Start of Materials provided

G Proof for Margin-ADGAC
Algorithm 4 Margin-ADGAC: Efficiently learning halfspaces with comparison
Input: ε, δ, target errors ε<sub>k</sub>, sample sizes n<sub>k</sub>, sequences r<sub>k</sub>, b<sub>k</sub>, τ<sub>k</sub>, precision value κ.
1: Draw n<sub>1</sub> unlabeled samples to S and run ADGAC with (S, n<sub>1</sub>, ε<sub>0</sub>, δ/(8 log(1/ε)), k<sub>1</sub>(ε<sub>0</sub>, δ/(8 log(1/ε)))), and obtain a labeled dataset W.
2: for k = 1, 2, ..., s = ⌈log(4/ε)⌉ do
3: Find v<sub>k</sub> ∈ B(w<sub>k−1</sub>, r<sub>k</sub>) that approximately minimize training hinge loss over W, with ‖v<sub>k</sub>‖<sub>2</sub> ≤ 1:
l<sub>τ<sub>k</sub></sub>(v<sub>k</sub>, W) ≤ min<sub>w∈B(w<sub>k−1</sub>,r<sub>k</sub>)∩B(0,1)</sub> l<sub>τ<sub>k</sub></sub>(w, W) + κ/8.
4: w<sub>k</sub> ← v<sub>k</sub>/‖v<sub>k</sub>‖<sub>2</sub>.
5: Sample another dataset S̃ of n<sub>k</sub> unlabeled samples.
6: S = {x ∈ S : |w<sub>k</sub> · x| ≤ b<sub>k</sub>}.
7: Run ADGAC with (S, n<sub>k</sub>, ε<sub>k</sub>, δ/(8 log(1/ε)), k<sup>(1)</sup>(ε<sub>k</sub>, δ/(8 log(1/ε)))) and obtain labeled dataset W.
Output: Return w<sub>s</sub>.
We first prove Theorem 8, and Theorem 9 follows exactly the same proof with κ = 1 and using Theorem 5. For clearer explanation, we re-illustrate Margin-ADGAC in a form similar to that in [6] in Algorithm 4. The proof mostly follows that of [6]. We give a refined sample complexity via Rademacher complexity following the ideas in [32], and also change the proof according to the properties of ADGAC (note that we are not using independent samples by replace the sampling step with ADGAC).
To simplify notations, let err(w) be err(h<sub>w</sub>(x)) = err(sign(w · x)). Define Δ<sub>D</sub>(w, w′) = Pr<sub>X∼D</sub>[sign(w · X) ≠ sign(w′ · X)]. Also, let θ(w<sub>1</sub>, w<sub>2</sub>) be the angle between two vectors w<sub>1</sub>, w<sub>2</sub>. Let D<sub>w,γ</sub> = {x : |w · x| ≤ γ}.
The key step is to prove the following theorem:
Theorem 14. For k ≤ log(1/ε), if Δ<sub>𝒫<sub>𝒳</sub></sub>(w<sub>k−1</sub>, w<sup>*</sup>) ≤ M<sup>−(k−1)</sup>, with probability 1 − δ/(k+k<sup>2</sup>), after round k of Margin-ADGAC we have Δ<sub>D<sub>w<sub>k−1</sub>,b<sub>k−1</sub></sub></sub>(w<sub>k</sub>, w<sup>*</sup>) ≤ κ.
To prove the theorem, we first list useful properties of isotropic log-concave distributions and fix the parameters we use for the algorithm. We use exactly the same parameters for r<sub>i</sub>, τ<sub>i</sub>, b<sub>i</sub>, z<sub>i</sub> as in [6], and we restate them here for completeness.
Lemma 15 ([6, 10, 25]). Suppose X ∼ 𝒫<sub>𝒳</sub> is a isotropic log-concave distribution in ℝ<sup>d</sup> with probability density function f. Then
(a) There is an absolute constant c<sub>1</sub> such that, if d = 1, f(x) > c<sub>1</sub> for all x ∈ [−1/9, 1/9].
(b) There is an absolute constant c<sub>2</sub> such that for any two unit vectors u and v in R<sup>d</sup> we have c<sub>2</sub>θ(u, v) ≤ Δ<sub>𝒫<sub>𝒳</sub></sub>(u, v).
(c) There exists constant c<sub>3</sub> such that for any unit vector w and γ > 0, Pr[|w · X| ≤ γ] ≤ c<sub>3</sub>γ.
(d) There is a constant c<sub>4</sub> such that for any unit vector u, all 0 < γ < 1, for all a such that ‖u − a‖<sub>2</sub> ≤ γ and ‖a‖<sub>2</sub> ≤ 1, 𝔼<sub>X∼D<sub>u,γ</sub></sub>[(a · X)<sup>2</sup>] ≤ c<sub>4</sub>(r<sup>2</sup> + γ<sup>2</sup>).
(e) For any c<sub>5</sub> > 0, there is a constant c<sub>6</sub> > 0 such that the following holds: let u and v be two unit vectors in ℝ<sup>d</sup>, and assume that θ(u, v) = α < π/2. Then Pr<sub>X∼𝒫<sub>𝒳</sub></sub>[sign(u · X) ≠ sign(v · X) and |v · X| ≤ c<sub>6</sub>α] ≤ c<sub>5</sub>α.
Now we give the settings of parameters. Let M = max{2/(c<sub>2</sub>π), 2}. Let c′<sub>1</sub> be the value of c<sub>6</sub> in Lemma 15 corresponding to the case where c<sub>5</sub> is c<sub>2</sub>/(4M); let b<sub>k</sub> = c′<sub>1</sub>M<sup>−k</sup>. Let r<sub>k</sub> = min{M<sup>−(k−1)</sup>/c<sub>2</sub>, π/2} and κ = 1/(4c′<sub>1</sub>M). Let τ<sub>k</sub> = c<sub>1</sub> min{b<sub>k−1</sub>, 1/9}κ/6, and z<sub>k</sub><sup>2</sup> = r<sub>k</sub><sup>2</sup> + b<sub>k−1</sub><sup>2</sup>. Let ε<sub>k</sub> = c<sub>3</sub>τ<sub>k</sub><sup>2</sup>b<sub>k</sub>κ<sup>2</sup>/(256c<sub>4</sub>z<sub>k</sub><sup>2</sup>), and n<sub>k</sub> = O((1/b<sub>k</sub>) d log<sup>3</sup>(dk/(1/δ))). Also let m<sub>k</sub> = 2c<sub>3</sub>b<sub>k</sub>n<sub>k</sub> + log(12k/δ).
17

End of Materials provided

Output the lines above between the one holding "1: Draw n<sub>1</sub>" and the one holding "2: for k = 1, 2, ..., s = ⌈log(4/ε)⌉ do", inclusive, with nothing before or after them.

*Expected answer*.
1: Draw n<sub>1</sub> unlabeled samples to S and run ADGAC with (S, n<sub>1</sub>, ε<sub>0</sub>, δ/(8 log(1/ε)), k<sub>1</sub>(ε<sub>0</sub>, δ/(8 log(1/ε)))), and obtain a labeled dataset W.
2: for k = 1, 2, ..., s = ⌈log(4/ε)⌉ do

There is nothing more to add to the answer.